Some of the young men made old by the war still tramped the roads of the South, going home to poverty and a land wasted by hunger and the fires of conquering battalions. Some still rode northbound trains, maimed in body and spirit by their time in the sinks that passed for rebel prisons. Some from the Confederacy had vanished into Mexico, into the army of the khedive of Egypt, or to the West, trying to forget the invisible wounds they bore. Orry's young cousin Charles had chosen the third path.

Others had ended the war steeped in ignominy. Chief among them was Jeff Davis, run to earth near Irwinville, Georgia. Many Northern papers said he'd tried to elude capture by wearing a dress. Whatever the truth, for certain elements in the North prison wasn't enough for Davis. They wanted a hang rope.

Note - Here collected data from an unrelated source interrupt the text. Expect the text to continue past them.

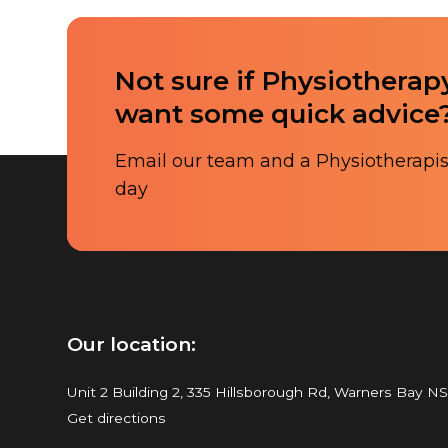
Not sure if Physiotherapy
want some quick advice
Email our team and a Physiotherapist
day
Our location:
Unit 2 Building 2, 335 Hillsborough Rd, Warners Bay N
Get directions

George lit one of his expensive Cuban cigars and crossed to the windows overlooking Pennsylvania Avenue. The suite offered a fine view of the day's parade route, but he had special tickets for a reviewing stand directly across from the President's. With care, he raised a window.

The sky was cloudless. He leaned out to let the cigar smoke blow away and noticed all the patriotic bunting on the three- and four-story buildings fronting the avenue. Brighter decorations were at last replacing the funeral crepe that had hung everywhere after Lincoln's murder.

A scarlet band of light above the Potomac River basin marked the horizon. Vehicles, horsemen, and pedestrians were beginning to move on the muddy avenue below. George watched a black family — parents, five children — hurry in the direction of President's Park. They had more than the end of the war to celebrate. They had the Thirteenth Amendment, forever abolishing slavery; the states had only to ratify it to make it law.